“There are risks associated with what we do. I carry more safety and support equipment than I do camera equipment,” photojournalist Chris Post said.
Post wasn’t always a journalist. He worked as a first responder for more than twenty years before becoming a photographer. When he is not on assignment in Pennsylvania, Post teaches journalism professionals how to protect themselves.
Situational awareness is the ability to identify, assess and act on the constant flow of information from one’s surroundings. This is vital to field crews and journalists to ensure safety. Without a strong understanding of the environment, journalists could lose their lives.
“What you don’t know can kill you,” Post said. “What you do know can help you stay safe.”
Post introduced the Jeffrey Cooper Awareness Color Codes Chart, which organizes levels of danger perception into five different colors: white, yellow, orange, red and black.
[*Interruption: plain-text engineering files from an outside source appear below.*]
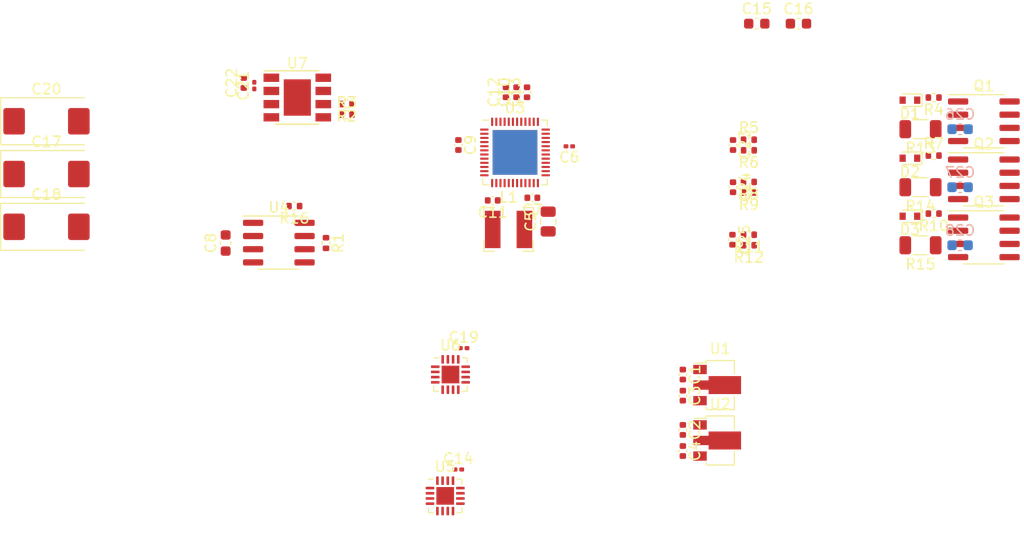
<source format=kicad_pcb>
(kicad_pcb (version 20211014) (generator pcbnew)

  (general
    (thickness 1.6)
  )

  (paper "A4")
  (layers
    (0 "F.Cu" signal)
    (1 "In1.Cu" signal)
    (2 "In2.Cu" signal)
    (31 "B.Cu" signal)
    (32 "B.Adhes" user "B.Adhesive")
    (33 "F.Adhes" user "F.Adhesive")
    (34 "B.Paste" user)
    (35 "F.Paste" user)
    (36 "B.SilkS" user "B.Silkscreen")
    (37 "F.SilkS" user "F.Silkscreen")
    (38 "B.Mask" user)
    (39 "F.Mask" user)
    (40 "Dwgs.User" user "User.Drawings")
    (41 "Cmts.User" user "User.Comments")
    (42 "Eco1.User" user "User.Eco1")
    (43 "Eco2.User" user "User.Eco2")
    (44 "Edge.Cuts" user)
    (45 "Margin" user)
    (46 "B.CrtYd" user "B.Courtyard")
    (47 "F.CrtYd" user "F.Courtyard")
    (48 "B.Fab" user)
    (49 "F.Fab" user)
  )

  (setup
    (pad_to_mask_clearance 0)
    (pcbplotparams
      (layerselection 0x00010fc_ffffffff)
      (disableapertmacros false)
      (usegerberextensions false)
      (usegerberattributes true)
      (usegerberadvancedattributes true)
      (creategerberjobfile true)
      (svguseinch false)
      (svgprecision 6)
      (excludeedgelayer true)
      (plotframeref false)
      (viasonmask false)
      (mode 1)
      (useauxorigin false)
      (hpglpennumber 1)
      (hpglpenspeed 20)
      (hpglpendiameter 15.000000)
      (dxfpolygonmode true)
      (dxfimperialunits true)
      (dxfusepcbnewfont true)
      (psnegative false)
      (psa4output false)
      (plotreference true)
      (plotvalue true)
      (plotinvisibletext false)
      (sketchpadsonfab false)
      (subtractmaskfromsilk false)
      (outputformat 1)
      (mirror false)
      (drillshape 1)
      (scaleselection 1)
      (outputdirectory "")
    )
  )

  (net 0 "")
  (net 1 "+12V")
  (net 2 "+5V")
  (net 3 "VDD")
  (net 4 "Net-(C6-Pad2)")
  (net 5 "Net-(C7-Pad2)")
  (net 6 "Net-(C9-Pad1)")
  (net 7 "Net-(C10-Pad1)")
  (net 8 "Net-(C7-Pad1)")
  (net 9 "Net-(C11-Pad1)")
  (net 10 "Net-(L1-Pad2)")
  (net 11 "Net-(L1-Pad1)")
  (net 12 "Net-(C12-Pad1)")
  (net 13 "Net-(C13-Pad1)")
  (net 14 "Net-(C26-Pad2)")
  (net 15 "Net-(C27-Pad2)")
  (net 16 "Net-(C28-Pad2)")
  (net 17 "/CAN_H")
  (net 18 "/CAN_L")
  (net 19 "Net-(R2-Pad2)")
  (net 20 "unconnected-(U3-Pad48)")
  (net 21 "unconnected-(U3-Pad47)")
  (net 22 "unconnected-(U3-Pad46)")
  (net 23 "unconnected-(U3-Pad45)")
  (net 24 "unconnected-(U3-Pad44)")
  (net 25 "unconnected-(U3-Pad40)")
  (net 26 "unconnected-(U3-Pad39)")
  (net 27 "unconnected-(U3-Pad38)")
  (net 28 "unconnected-(U3-Pad37)")
  (net 29 "unconnected-(U3-Pad36)")
  (net 30 "unconnected-(U3-Pad35)")
  (net 31 "unconnected-(U3-Pad34)")
  (net 32 "GND")
  (net 33 "VDC")
  (net 34 "/AIO0")
  (net 35 "/AIO1")
  (net 36 "/AIO2")
  (net 37 "/AIO3")
  (net 38 "/AIO4")
  (net 39 "/AIO5")
  (net 40 "unconnected-(U3-Pad33)")
  (net 41 "unconnected-(U3-Pad15)")
  (net 42 "unconnected-(U3-Pad14)")
  (net 43 "/US")
  (net 44 "/VS")
  (net 45 "/WS")
  (net 46 "/UOUT")
  (net 47 "/UL")
  (net 48 "/UH")
  (net 49 "/VOUT")
  (net 50 "/VL")
  (net 51 "/VH")
  (net 52 "/WOUT")
  (net 53 "/WL")
  (net 54 "/WH")
  (net 55 "unconnected-(U3-Pad13)")
  (net 56 "unconnected-(U3-Pad12)")
  (net 57 "unconnected-(U3-Pad3)")
  (net 58 "unconnected-(U3-Pad2)")
  (net 59 "unconnected-(U3-Pad1)")
  (net 60 "/CAN_TX")
  (net 61 "/CAN_RX")
  (net 62 "unconnected-(U4-Pad5)")
  (net 63 "unconnected-(U5-Pad1)")
  (net 64 "unconnected-(U5-Pad2)")
  (net 65 "unconnected-(U5-Pad3)")
  (net 66 "/ENC_MOSI")
  (net 67 "/ENC_CS0")
  (net 68 "unconnected-(U5-Pad6)")
  (net 69 "/ENC_MISO")
  (net 70 "unconnected-(U5-Pad9)")
  (net 71 "unconnected-(U5-Pad11)")
  (net 72 "/ENC_SCLK")
  (net 73 "unconnected-(U5-Pad14)")
  (net 74 "unconnected-(U5-Pad15)")
  (net 75 "unconnected-(U5-Pad16)")
  (net 76 "unconnected-(U6-Pad1)")
  (net 77 "/ENC1_A")
  (net 78 "/ENC1_IDX")
  (net 79 "/ENC_CS1")
  (net 80 "/ENC1_B")
  (net 81 "unconnected-(U6-Pad9)")
  (net 82 "unconnected-(U6-Pad11)")
  (net 83 "unconnected-(U6-Pad14)")
  (net 84 "unconnected-(U6-Pad15)")
  (net 85 "unconnected-(U6-Pad16)")
  (net 86 "/M_DC1")
  (net 87 "/FWD")
  (net 88 "/REV")
  (net 89 "/M_DC2")
  (net 90 "Net-(U4-Pad8)")

  (footprint "Capacitor_SMD:C_0805_2012Metric" (layer "F.Cu") (at 142.24 98.552 90))

  (footprint "Capacitor_SMD:C_0402_1005Metric" (layer "F.Cu") (at 140.716 96.266 180))

  (footprint "Capacitor_SMD:C_0201_0603Metric" (layer "F.Cu") (at 144.272 91.313 180))

  (footprint "Capacitor_SMD:C_0402_1005Metric" (layer "F.Cu") (at 133.604 91.186 -90))

  (footprint "Capacitor_SMD:C_0402_1005Metric" (layer "F.Cu") (at 139.192 86.106 90))

  (footprint "Capacitor_SMD:C_0402_1005Metric" (layer "F.Cu") (at 136.906 96.52 180))

  (footprint "Capacitor_SMD:C_0402_1005Metric" (layer "F.Cu") (at 138.176 86.106 90))

  (footprint "Capacitor_SMD:C_0402_1005Metric" (layer "F.Cu") (at 140.208 86.106 90))

  (footprint "Inductor_SMD:L_Bourns-SRN4018" (layer "F.Cu") (at 138.43 99.314 180))

  (footprint "PAC5527Driver:QFN-48-1EP_6x6mm_P0.4mm_EP4.3x4.3mm_ThermalVias" (layer "F.Cu") (at 139.051 91.901))

  (footprint "Capacitor_SMD:C_0603_1608Metric" (layer "F.Cu") (at 162.306 79.502))

  (footprint "Capacitor_SMD:C_0603_1608Metric" (layer "F.Cu") (at 166.316 79.502))

  (footprint "Capacitor_Tantalum_SMD:CP_EIA-7343-20_Kemet-V" (layer "F.Cu") (at 93.98 93.98))

  (footprint "Capacitor_Tantalum_SMD:CP_EIA-7343-20_Kemet-V" (layer "F.Cu") (at 93.98 99.06))

  (footprint "Capacitor_SMD:C_0402_1005Metric" (layer "F.Cu") (at 160.022 91.186 -90))

  (footprint "Capacitor_SMD:C_0402_1005Metric" (layer "F.Cu") (at 160.022 95.25 -90))

  (footprint "Capacitor_SMD:C_0402_1005Metric" (layer "F.Cu") (at 159.966 100.302 -90))

  (footprint "Diode_SMD:D_SOD-523" (layer "F.Cu") (at 177.038 86.868 180))

  (footprint "Diode_SMD:D_SOD-523" (layer "F.Cu") (at 177.038 92.456 180))

  (footprint "Diode_SMD:D_SOD-523" (layer "F.Cu") (at 177.038 98.044 180))

  (footprint "Resistor_SMD:R_0402_1005Metric" (layer "F.Cu") (at 179.322 86.614 180))

  (footprint "Resistor_SMD:R_0402_1005Metric" (layer "F.Cu") (at 161.546 90.678))

  (footprint "Resistor_SMD:R_0402_1005Metric" (layer "F.Cu") (at 161.548 91.694 180))

  (footprint "Resistor_SMD:R_0402_1005Metric" (layer "F.Cu") (at 179.322 92.202))

  (footprint "Resistor_SMD:R_0402_1005Metric" (layer "F.Cu") (at 161.544 94.742 180))

  (footprint "Resistor_SMD:R_0402_1005Metric" (layer "F.Cu") (at 161.544 95.758 180))

  (footprint "Resistor_SMD:R_0402_1005Metric" (layer "F.Cu") (at 179.324 97.79 180))

  (footprint "Resistor_SMD:R_0402_1005Metric" (layer "F.Cu") (at 161.546 99.822 180))

  (footprint "Resistor_SMD:R_0402_1005Metric" (layer "F.Cu") (at 161.546 100.838 180))

  (footprint "Resistor_SMD:R_1206_3216Metric" (layer "F.Cu") (at 178.054 89.662 180))

  (footprint "Resistor_SMD:R_1206_3216Metric" (layer "F.Cu") (at 178.054 95.25 180))

  (footprint "Resistor_SMD:R_1206_3216Metric" (layer "F.Cu") (at 178.054 100.838 180))

  (footprint "Package_SO:SOIC-8_3.9x4.9mm_P1.27mm" (layer "F.Cu") (at 184.15 88.9))

  (footprint "Package_SO:SOIC-8_3.9x4.9mm_P1.27mm" (layer "F.Cu") (at 184.15 94.488))

  (footprint "Package_SO:SOIC-8_3.9x4.9mm_P1.27mm" (layer "F.Cu") (at 184.15 100.076))

  (footprint "Package_DFN_QFN:QFN-16-1EP_3x3mm_P0.5mm_EP1.7x1.7mm" (layer "F.Cu") (at 132.334 124.968))

  (footprint "Capacitor_SMD:C_0201_0603Metric" (layer "F.Cu") (at 134.112 110.744))

  (footprint "Resistor_SMD:R_0402_1005Metric" (layer "F.Cu") (at 122.862 87.243 180))

  (footprint "Package_TO_SOT_SMD:SOT-89-3" (layer "F.Cu") (at 158.496 114.3))

  (footprint "Capacitor_SMD:C_0402_1005Metric" (layer "F.Cu") (at 155.194 120.65 -90))

  (footprint "Capacitor_SMD:C_0201_0603Metric" (layer "F.Cu") (at 133.604 122.428))

  (footprint "Capacitor_Tantalum_SMD:CP_EIA-7343-20_Kemet-V" (layer "F.Cu") (at 93.98 88.9))

  (footprint "Package_SO:Diodes_SO-8EP" (layer "F.Cu") (at 118.11 86.614))

  (footprint "Capacitor_SMD:C_0402_1005Metric" (layer "F.Cu") (at 155.194 118.618 -90))

  (footprint "Resistor_SMD:R_0402_1005Metric" (layer "F.Cu") (at 122.862 88.259))

  (footprint "Package_TO_SOT_SMD:SOT-89-3" (layer "F.Cu") (at 158.496 119.634))

  (footprint "Capacitor_SMD:C_0201_0603Metric" (layer "F.Cu") (at 113.972 85.465 90))

  (footprint "Resistor_SMD:R_0402_1005Metric" (layer "F.Cu") (at 117.82 97.066 180))

  (footprint "Resistor_SMD:R_0402_1005Metric" (layer "F.Cu") (at 120.868 100.622 -90))

  (footprint "Capacitor_SMD:C_0402_1005Metric" (layer "F.Cu") (at 155.194 115.316 -90))

  (footprint "Package_SO:SOIC-8_3.9x4.9mm_P1.27mm" (layer "F.Cu") (at 116.332 100.584))

  (footprint "Capacitor_SMD:C_0603_1608Metric" (layer "F.Cu") (at 111.216 100.622 90))

  (footprint "Capacitor_SMD:C_0402_1005Metric" (layer "F.Cu") (at 112.956 85.211 90))

  (footprint "Package_DFN_QFN:QFN-16-1EP_3x3mm_P0.5mm_EP1.7x1.7mm" (layer "F.Cu")
    (tedit 5DC5F6A3) (tstamp deb7785e-ba1f-4672-b829-47e37a356004)
    (at 132.842 113.284)
    (descr "QFN, 16 Pin (https://www.st.com/resource/en/datasheet/tsv521.pdf), generated with kicad-footprint-generator ipc_noLead_generator.py")
    (tags "QFN NoLead")
    (property "Sheetfile" "C:/Users/PeiYuanZheng/Documents/thebots/Electrical/PAC5527Driver/PAC5527Driver.sch")
    (property "Sheetname" "")
    (path "/54eeac07-5271-41e8-8d86-e64c6da6a481")
    (attr smd)
    (fp_text reference "U6
... [19554 chars truncated]
</source>
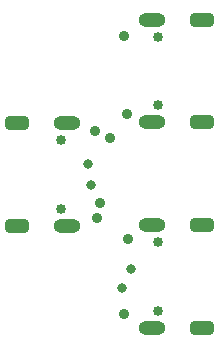
<source format=gbs>
G04*
G04 #@! TF.GenerationSoftware,Altium Limited,Altium Designer,25.6.2 (33)*
G04*
G04 Layer_Color=16711935*
%FSLAX44Y44*%
%MOMM*%
G71*
G04*
G04 #@! TF.SameCoordinates,9BB86C1C-490A-4274-8EA7-9D778CBDAB0B*
G04*
G04*
G04 #@! TF.FilePolarity,Negative*
G04*
G01*
G75*
%ADD16C,0.8532*%
%ADD17O,2.3032X1.2032*%
G04:AMPARAMS|DCode=18|XSize=2.0032mm|YSize=1.2032mm|CornerRadius=0.3516mm|HoleSize=0mm|Usage=FLASHONLY|Rotation=180.000|XOffset=0mm|YOffset=0mm|HoleType=Round|Shape=RoundedRectangle|*
%AMROUNDEDRECTD18*
21,1,2.0032,0.5000,0,0,180.0*
21,1,1.3000,1.2032,0,0,180.0*
1,1,0.7032,-0.6500,0.2500*
1,1,0.7032,0.6500,0.2500*
1,1,0.7032,0.6500,-0.2500*
1,1,0.7032,-0.6500,-0.2500*
%
%ADD18ROUNDEDRECTD18*%
%ADD19C,0.8032*%
%ADD20C,0.9032*%
D16*
X399970Y310170D02*
D03*
Y367970D02*
D03*
Y483870D02*
D03*
Y541670D02*
D03*
X317470Y454330D02*
D03*
Y396530D02*
D03*
D17*
X394970Y382270D02*
D03*
Y295870D02*
D03*
Y555970D02*
D03*
Y469570D02*
D03*
X322470Y382230D02*
D03*
Y468630D02*
D03*
D18*
X436770Y382270D02*
D03*
Y295870D02*
D03*
Y555970D02*
D03*
Y469570D02*
D03*
X280670Y382230D02*
D03*
Y468630D02*
D03*
D19*
X342900Y416560D02*
D03*
X340360Y434340D02*
D03*
X369570Y328930D02*
D03*
X377190Y345440D02*
D03*
D20*
X370840Y307340D02*
D03*
X374650Y370840D02*
D03*
X370840Y542290D02*
D03*
X373380Y476250D02*
D03*
X346710Y462280D02*
D03*
X347980Y388620D02*
D03*
X350520Y401320D02*
D03*
X359410Y455930D02*
D03*
M02*

</source>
The colors quantify a range of one’s sense of safety, from white–feeling calm and no threat–to black, which signifies complete panic.
“Most of the time, people go from white to black because they are not prepared,” he said.
The perception of threat does not always match the reality of the situation. Journalists can improve their safety in the field by developing situational awareness.
These tools allows media professionals to differentiate between an event and an incident. This understanding can help journalists and their crew to adapt effectively to sudden change.
Events follow a plan and are scheduled. Incidents are fast paced with a high level of uncertainty. An event can turn into an incident. When this turn occurs, journalists have to take a step back and determine the best course of action.
“The variable has changed. We are in a place where threats and danger are directed at the media,” Post said. “I always park my vehicle so if someone were to hit the news truck, it would optimally miss the live shot.”
During the riots in Baltimore, Post was required to wear soft-plated body armor to protect himself from violent protestors. These riots were a reaction to the death of Freddie Gray, in transport while under police custody.
“I wore a concealed vest in the Baltimore riots. It was a layer of protection I can conceal if conditions turned less than optimal,” Post said.
And they did.
Along with body armor, Post found himself in need of impact resistant goggles, a bike helmet and a mask to protect himself from pepper spray and flying objects.
“Be smart. Know what your hazards are … and what’s going on around you,” he said.
The stress and emotional repercussions of storytelling can weigh heavily on journalists and affect their mental health.
“Psychological trauma and self-care are grossly neglected in the journalism profession,” Post said. “Numbing the pain with the use of drugs or alcohol will only complicate the situation more.”
Never be afraid to reach out for help.